◆ ACTIVITY: Can you convert the text lines in the listing below into a Markdown table with the columns "Row" and "Line", skipping blank lines? Leave the pictures out of the table.

Page-level text extractions:
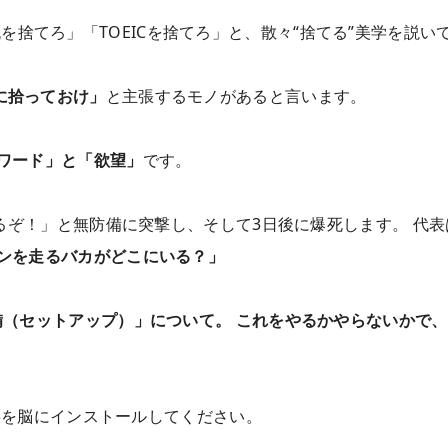
「机を捨てろ」「TOEICを捨てろ」と、散々“捨てる”美学を説い
に拾っておけ」
と主張するモノがあると言います。
ワード」と「欲望」
です。
ぞ！」と無防備に突撃し、そして3日後に爆死します。 代表
ンを走るバカがどこにいる？」
備（セットアップ）」について。 これをやるかやらないかで、
事を脳にインストールしてください。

◆ THE ANSWER:
| Row | Line |
|---|---|
| 1 | 「机を捨てろ」「TOEICを捨てろ」と、散々“捨てる”美学を説い |
| 2 | に拾っておけ」 |
| 3 | と主張するモノがあると言います。 |
| 4 | ワード」と「欲望」 |
| 5 | です。 |
| 6 | ぞ！」と無防備に突撃し、そして3日後に爆死します。 代表 |
| 7 | ンを走るバカがどこにいる？」 |
| 8 | 備（セットアップ）」について。 これをやるかやらないかで、 |
| 9 | 事を脳にインストールしてください。 |